• _Description of the task_
Please output every line of the listing below verbatim, keeping each line break where it falls.

• _Available records_
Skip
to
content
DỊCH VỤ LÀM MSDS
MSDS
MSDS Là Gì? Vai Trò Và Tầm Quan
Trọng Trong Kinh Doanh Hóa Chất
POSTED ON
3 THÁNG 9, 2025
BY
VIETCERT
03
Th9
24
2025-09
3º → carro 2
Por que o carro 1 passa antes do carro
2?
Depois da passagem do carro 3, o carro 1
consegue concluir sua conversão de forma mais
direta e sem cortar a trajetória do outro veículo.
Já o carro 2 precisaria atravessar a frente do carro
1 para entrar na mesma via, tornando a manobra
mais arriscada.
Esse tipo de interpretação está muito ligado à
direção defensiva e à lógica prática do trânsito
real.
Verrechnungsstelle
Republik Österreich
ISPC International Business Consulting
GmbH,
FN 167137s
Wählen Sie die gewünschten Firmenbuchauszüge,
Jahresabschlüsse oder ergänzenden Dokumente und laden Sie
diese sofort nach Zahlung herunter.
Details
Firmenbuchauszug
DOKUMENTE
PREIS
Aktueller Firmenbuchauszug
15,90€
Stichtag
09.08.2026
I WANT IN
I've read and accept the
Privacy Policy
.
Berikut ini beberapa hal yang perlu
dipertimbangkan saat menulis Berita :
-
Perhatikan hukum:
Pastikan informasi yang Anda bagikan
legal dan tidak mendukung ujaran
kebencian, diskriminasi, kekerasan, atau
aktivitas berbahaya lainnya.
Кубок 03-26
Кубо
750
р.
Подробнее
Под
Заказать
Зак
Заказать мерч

• _Solution to the problem_
Skip
to
content
DỊCH VỤ LÀM MSDS
MSDS
MSDS Là Gì? Vai Trò Và Tầm Quan
Trọng Trong Kinh Doanh Hóa Chất
POSTED ON
3 THÁNG 9, 2025
BY
VIETCERT
03
Th9
24
2025-09
3º → carro 2
Por que o carro 1 passa antes do carro
2?
Depois da passagem do carro 3, o carro 1
consegue concluir sua conversão de forma mais
direta e sem cortar a trajetória do outro veículo.
Já o carro 2 precisaria atravessar a frente do carro
1 para entrar na mesma via, tornando a manobra
mais arriscada.
Esse tipo de interpretação está muito ligado à
direção defensiva e à lógica prática do trânsito
real.
Verrechnungsstelle
Republik Österreich
ISPC International Business Consulting
GmbH,
FN 167137s
Wählen Sie die gewünschten Firmenbuchauszüge,
Jahresabschlüsse oder ergänzenden Dokumente und laden Sie
diese sofort nach Zahlung herunter.
Details
Firmenbuchauszug
DOKUMENTE
PREIS
Aktueller Firmenbuchauszug
15,90€
Stichtag
09.08.2026
I WANT IN
I've read and accept the
Privacy Policy
.
Berikut ini beberapa hal yang perlu
dipertimbangkan saat menulis Berita :
-
Perhatikan hukum:
Pastikan informasi yang Anda bagikan
legal dan tidak mendukung ujaran
kebencian, diskriminasi, kekerasan, atau
aktivitas berbahaya lainnya.
Кубок 03-26
Кубо
750
р.
Подробнее
Под
Заказать
Зак
Заказать мерч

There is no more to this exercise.